People who are allergic can also develop tolerance to a specific dog over time. Candice, for example, eventually developed a tolerance to her German-shepherd mix, Tesla, despite getting all watery-eyed and sneezy at first. In addition, allergy shots, also called immunotherapy, can help people build up tolerance by gradually increasing exposure to an allergen; Candice eventually resorted to them with Fiore. The inverse of this principle explains the Thanksgiving effect, where people who leave for college come home suddenly allergic to their childhood pet after not being exposed for a long time.

Nasal steroid sprays and antihistamines such as Claritin and Allegra, which are available over the counter, can also be used to manage allergies these days. That wasn’t always the case, recalls Lockey, who began practicing medicine in the 1960s. Back then, there weren’t good medications for controlling allergies, and he would just tell patients to keep their pets outdoors. “That just doesn’t go anymore,” he told me. Now few dogs are kept exclusively outdoors, especially in cities. They sleep in our homes and even our beds. As dogs have become physically enmeshed in our lives, dog allergies can no longer be as easily ignored as when the animals lived outside.

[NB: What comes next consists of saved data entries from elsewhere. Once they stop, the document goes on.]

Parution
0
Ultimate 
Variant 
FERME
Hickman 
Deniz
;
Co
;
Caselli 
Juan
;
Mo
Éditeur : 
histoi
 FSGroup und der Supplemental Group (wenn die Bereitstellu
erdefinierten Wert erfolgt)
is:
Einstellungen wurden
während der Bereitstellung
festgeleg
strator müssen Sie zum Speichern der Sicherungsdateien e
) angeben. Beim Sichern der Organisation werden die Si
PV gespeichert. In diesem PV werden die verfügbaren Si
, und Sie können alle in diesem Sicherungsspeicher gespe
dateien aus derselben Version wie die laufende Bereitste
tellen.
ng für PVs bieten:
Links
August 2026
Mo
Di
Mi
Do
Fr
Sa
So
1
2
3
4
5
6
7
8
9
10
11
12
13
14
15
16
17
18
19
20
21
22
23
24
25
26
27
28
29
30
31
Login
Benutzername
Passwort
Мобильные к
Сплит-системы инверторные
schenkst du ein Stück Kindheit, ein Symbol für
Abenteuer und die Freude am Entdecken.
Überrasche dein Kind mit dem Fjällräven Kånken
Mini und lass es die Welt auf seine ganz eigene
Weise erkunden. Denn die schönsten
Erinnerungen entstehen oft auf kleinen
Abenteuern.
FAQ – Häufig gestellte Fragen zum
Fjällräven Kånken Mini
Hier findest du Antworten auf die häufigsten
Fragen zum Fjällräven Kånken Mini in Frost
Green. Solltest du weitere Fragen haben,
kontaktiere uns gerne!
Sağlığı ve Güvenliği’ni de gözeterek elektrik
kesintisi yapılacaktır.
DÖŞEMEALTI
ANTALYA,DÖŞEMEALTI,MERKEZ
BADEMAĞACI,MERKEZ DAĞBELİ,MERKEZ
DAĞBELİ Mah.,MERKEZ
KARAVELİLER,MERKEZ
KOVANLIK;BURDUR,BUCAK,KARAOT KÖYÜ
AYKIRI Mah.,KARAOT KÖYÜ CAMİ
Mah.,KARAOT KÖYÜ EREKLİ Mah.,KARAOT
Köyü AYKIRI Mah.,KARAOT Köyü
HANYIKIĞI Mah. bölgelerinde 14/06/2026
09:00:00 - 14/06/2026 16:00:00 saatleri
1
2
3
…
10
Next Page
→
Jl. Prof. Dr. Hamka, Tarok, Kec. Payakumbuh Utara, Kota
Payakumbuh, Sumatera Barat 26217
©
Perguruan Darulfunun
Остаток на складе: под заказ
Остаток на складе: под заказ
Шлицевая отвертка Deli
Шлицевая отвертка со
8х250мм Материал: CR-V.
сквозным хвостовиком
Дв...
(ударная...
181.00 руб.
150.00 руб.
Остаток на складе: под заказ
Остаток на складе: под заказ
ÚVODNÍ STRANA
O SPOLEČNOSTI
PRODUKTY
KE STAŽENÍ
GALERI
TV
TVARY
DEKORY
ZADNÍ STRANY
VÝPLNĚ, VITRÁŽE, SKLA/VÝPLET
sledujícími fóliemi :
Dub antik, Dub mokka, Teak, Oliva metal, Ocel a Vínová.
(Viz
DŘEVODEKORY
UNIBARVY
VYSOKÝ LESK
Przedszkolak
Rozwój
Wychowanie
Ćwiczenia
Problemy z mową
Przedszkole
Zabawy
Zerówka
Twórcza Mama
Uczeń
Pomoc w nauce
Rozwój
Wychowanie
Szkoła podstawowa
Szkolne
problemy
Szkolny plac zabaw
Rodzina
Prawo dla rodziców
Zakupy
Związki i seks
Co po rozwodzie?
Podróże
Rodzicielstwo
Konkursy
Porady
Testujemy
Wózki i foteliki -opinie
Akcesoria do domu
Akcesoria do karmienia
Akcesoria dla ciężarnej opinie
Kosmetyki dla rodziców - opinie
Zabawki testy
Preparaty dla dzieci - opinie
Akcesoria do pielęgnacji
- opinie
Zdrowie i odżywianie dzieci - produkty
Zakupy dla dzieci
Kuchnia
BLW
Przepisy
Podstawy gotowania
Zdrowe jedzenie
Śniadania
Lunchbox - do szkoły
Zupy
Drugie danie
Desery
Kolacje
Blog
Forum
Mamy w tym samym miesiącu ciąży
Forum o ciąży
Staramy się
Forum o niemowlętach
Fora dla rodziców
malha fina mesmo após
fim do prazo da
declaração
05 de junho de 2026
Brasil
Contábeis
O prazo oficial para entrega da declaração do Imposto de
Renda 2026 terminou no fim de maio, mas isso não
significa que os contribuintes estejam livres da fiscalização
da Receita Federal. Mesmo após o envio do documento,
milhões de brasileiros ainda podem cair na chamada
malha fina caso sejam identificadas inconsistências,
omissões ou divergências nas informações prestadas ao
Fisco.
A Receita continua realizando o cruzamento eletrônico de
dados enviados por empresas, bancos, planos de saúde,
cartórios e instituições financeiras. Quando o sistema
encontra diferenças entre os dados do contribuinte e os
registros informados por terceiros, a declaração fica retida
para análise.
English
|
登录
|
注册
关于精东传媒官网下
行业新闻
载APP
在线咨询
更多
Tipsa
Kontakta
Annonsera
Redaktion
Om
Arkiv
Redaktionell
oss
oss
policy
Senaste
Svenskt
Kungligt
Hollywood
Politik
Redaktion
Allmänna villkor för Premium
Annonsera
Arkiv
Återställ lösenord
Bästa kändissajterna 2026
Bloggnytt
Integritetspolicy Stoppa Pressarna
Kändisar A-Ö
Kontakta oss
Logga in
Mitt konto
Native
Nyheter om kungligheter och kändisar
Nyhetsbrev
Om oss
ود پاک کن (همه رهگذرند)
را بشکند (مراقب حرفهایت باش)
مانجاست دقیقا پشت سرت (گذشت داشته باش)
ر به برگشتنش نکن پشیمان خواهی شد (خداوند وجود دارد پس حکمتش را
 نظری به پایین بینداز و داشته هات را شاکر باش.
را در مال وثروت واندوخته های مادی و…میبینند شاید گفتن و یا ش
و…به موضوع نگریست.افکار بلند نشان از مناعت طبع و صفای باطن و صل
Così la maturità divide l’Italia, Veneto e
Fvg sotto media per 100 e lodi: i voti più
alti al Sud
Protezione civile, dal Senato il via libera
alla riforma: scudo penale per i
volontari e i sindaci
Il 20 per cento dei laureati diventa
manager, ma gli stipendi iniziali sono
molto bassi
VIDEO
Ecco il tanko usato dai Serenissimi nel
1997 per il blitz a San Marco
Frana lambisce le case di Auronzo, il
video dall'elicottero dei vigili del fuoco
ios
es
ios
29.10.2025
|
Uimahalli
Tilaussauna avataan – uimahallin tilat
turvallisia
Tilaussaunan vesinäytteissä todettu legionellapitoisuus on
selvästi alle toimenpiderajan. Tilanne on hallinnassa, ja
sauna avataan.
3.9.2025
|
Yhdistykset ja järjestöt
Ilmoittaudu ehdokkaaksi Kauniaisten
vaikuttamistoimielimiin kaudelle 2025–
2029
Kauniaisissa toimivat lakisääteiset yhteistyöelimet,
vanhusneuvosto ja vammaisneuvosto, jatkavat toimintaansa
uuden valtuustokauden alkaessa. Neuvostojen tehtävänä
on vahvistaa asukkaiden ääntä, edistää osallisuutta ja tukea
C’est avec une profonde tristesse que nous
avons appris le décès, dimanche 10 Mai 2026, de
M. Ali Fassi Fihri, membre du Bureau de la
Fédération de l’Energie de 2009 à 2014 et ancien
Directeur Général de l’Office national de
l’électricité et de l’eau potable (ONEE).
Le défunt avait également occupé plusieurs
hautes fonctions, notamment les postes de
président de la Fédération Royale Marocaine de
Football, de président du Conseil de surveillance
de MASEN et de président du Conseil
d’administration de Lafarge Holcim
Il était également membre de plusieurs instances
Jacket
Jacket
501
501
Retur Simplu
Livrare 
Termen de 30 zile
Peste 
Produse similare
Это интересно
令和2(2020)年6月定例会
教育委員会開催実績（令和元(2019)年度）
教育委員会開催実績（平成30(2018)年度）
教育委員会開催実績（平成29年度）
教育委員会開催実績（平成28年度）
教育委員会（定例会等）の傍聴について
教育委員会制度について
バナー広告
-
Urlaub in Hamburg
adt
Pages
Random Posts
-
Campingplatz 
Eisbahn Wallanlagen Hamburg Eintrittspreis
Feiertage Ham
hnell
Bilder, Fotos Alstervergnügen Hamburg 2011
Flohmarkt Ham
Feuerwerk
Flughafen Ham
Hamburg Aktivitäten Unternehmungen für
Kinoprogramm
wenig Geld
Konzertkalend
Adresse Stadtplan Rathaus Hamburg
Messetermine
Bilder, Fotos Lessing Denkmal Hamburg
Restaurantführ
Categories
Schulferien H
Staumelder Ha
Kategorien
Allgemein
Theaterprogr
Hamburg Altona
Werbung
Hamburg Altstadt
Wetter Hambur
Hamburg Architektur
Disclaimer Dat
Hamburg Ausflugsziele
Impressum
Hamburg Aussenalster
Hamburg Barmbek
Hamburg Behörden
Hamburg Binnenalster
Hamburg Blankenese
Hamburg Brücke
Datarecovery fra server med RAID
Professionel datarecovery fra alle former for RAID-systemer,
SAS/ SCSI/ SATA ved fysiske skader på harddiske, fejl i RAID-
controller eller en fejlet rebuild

The myth of an allergy-free dog persists, though, and Stukus often sees this frustration play out in families with allergic kids. “This is the point that I hear all the time from families: It’s the grandparents,” he told me. Parents might quickly discover that their kids are allergic to “hypoallergenic” dogs. But grandparents, eager for their grandkids to visit, push back because their expensive pet is supposed to be hypoallergenic—“The Obamas had the same dog. It’s fine!”—only for the kids to end up coughing and miserable. He keeps hearing the same lament. “They just don’t understand,” the parents tell him, “that there’s no such thing as a hypoallergenic dog.”